From the records below, print exactly the lines starting at the one containing "Board index" and ending at the one containing "VIEW COURSE", ends included, and nothing else.

================

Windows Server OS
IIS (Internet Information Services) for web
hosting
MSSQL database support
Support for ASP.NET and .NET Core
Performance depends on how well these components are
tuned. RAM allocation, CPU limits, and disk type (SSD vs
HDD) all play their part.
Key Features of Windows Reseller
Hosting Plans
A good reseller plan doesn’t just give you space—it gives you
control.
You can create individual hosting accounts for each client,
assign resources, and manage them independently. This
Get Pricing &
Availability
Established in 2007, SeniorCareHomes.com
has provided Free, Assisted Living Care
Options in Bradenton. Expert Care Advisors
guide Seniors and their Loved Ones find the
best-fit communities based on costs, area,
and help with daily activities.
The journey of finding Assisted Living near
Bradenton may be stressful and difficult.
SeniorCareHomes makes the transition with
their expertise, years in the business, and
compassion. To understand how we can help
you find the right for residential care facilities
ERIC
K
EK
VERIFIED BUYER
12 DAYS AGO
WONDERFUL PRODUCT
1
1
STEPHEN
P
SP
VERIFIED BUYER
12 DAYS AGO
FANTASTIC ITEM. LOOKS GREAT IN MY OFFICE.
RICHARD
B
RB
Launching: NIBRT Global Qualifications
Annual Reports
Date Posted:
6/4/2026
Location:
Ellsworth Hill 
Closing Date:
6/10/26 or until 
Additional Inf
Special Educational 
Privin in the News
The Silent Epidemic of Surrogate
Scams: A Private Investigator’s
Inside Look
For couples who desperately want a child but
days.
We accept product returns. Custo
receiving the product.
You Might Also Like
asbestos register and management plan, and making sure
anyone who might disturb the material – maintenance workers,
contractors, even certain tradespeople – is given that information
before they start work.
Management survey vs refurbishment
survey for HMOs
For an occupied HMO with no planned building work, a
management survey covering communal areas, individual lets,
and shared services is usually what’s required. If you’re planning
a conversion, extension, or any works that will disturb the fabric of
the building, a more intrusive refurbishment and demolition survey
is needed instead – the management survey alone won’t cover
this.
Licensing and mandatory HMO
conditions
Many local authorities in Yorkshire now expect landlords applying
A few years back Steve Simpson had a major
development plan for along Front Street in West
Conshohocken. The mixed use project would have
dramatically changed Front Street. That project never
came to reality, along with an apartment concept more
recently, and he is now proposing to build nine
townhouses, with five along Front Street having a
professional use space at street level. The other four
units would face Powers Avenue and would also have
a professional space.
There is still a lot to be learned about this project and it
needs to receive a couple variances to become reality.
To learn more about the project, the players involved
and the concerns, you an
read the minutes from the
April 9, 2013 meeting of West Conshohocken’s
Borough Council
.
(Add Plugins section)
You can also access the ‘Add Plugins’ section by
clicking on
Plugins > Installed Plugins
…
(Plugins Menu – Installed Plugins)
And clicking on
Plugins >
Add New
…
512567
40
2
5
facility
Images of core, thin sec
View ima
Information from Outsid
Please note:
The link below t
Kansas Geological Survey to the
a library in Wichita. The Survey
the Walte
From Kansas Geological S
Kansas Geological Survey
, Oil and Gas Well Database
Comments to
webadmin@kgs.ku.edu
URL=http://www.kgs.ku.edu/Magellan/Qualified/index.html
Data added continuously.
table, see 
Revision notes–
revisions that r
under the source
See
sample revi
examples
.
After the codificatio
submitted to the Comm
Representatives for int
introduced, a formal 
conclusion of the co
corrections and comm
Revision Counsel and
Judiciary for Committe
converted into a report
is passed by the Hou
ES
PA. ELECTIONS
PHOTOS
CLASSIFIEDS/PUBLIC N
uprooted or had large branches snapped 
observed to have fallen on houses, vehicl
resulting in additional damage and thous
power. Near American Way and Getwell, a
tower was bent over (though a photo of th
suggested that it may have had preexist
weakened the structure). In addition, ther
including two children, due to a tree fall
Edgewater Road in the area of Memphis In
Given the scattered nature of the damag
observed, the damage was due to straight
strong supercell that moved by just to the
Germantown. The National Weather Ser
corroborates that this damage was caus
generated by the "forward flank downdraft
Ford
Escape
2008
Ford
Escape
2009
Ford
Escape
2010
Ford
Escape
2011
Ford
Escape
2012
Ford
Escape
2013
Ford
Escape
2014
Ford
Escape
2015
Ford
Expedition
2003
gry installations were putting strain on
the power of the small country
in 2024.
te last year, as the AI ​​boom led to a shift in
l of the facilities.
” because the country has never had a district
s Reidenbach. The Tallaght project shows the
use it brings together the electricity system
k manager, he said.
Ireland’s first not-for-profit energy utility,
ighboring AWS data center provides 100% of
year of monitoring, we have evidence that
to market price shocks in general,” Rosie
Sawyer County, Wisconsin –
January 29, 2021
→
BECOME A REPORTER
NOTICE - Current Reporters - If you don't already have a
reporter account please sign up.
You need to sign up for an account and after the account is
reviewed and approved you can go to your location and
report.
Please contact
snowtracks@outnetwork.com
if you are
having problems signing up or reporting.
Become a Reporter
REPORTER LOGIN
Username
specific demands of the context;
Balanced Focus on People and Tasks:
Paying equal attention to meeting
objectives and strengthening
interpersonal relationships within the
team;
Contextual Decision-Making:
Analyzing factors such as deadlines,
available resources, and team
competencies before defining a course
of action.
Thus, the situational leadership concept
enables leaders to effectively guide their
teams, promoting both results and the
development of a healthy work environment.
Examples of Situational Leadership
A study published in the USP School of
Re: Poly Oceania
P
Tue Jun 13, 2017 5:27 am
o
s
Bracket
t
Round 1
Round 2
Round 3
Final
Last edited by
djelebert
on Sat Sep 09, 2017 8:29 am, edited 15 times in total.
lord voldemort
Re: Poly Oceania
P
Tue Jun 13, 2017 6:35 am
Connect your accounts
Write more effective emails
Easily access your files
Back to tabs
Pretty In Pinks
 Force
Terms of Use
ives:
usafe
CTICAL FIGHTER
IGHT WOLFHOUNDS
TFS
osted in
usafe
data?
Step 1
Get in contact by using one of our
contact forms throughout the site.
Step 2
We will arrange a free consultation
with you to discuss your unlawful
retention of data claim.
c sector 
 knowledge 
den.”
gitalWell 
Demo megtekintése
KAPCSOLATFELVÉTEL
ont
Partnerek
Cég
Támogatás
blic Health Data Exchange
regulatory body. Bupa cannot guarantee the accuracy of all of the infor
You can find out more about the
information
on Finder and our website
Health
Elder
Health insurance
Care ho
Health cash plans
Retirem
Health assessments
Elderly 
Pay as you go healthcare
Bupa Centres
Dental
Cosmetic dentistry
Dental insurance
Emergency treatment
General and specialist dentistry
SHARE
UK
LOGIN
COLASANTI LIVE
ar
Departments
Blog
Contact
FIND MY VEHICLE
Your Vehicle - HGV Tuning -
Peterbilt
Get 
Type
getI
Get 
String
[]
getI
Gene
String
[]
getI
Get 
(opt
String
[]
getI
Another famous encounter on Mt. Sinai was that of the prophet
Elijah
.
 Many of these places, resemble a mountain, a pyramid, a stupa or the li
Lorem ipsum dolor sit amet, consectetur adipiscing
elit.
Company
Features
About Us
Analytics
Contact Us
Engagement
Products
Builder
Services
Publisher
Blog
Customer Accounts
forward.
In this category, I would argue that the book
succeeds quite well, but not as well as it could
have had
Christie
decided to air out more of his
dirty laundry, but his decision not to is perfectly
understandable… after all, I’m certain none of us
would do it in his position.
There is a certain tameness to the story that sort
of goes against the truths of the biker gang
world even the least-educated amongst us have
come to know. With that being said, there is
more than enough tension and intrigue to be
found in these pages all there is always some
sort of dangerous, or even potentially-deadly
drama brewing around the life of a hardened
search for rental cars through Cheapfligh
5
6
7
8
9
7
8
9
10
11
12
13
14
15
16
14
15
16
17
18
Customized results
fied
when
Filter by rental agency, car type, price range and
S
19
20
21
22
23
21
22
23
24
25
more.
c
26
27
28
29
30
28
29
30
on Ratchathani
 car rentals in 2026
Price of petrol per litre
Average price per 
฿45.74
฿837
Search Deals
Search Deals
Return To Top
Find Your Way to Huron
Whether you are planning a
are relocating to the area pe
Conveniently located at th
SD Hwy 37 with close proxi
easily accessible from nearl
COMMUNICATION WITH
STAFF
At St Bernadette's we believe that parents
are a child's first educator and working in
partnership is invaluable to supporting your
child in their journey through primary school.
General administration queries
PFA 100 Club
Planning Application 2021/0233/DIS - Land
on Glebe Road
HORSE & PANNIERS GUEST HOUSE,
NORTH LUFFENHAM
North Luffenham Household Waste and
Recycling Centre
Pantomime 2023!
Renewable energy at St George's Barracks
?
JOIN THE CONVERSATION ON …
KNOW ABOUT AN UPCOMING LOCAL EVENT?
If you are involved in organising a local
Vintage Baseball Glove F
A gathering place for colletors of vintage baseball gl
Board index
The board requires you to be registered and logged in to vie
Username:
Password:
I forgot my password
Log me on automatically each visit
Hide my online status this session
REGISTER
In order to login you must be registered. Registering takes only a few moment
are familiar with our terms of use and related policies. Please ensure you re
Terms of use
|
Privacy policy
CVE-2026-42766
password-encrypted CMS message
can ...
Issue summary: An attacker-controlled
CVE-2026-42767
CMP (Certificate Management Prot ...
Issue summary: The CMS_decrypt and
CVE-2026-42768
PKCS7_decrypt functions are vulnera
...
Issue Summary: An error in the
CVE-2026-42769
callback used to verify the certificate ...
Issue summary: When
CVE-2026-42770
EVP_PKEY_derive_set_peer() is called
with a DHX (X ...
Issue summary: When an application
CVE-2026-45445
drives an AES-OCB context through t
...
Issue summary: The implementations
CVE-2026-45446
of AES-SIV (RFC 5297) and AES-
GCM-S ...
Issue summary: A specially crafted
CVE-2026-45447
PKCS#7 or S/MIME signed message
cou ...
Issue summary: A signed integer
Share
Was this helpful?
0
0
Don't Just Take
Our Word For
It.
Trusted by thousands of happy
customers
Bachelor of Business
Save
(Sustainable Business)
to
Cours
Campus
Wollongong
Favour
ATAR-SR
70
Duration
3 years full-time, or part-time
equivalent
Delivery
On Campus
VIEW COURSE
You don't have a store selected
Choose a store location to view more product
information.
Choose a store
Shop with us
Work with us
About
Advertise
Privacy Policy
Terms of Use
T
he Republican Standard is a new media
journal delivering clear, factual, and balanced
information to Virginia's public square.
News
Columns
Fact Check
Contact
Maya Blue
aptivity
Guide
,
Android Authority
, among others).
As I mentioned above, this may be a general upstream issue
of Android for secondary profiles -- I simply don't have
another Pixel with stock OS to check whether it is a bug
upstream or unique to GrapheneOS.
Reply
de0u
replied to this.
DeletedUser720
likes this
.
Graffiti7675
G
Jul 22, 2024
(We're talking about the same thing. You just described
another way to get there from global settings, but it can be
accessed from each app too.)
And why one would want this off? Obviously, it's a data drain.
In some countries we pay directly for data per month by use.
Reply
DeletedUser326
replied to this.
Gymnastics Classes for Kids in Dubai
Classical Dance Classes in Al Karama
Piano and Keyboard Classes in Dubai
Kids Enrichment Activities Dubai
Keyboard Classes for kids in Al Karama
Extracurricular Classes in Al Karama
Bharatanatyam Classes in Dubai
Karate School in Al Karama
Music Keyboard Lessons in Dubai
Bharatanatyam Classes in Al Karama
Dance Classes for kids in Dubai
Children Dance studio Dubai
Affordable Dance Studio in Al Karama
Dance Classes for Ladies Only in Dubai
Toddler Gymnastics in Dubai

================

_EXERCISE RESPONSE_
Board index
The board requires you to be registered and logged in to vie
Username:
Password:
I forgot my password
Log me on automatically each visit
Hide my online status this session
REGISTER
In order to login you must be registered. Registering takes only a few moment
are familiar with our terms of use and related policies. Please ensure you re
Terms of use
|
Privacy policy
CVE-2026-42766
password-encrypted CMS message
can ...
Issue summary: An attacker-controlled
CVE-2026-42767
CMP (Certificate Management Prot ...
Issue summary: The CMS_decrypt and
CVE-2026-42768
PKCS7_decrypt functions are vulnera
...
Issue Summary: An error in the
CVE-2026-42769
callback used to verify the certificate ...
Issue summary: When
CVE-2026-42770
EVP_PKEY_derive_set_peer() is called
with a DHX (X ...
Issue summary: When an application
CVE-2026-45445
drives an AES-OCB context through t
...
Issue summary: The implementations
CVE-2026-45446
of AES-SIV (RFC 5297) and AES-
GCM-S ...
Issue summary: A specially crafted
CVE-2026-45447
PKCS#7 or S/MIME signed message
cou ...
Issue summary: A signed integer
Share
Was this helpful?
0
0
Don't Just Take
Our Word For
It.
Trusted by thousands of happy
customers
Bachelor of Business
Save
(Sustainable Business)
to
Cours
Campus
Wollongong
Favour
ATAR-SR
70
Duration
3 years full-time, or part-time
equivalent
Delivery
On Campus
VIEW COURSE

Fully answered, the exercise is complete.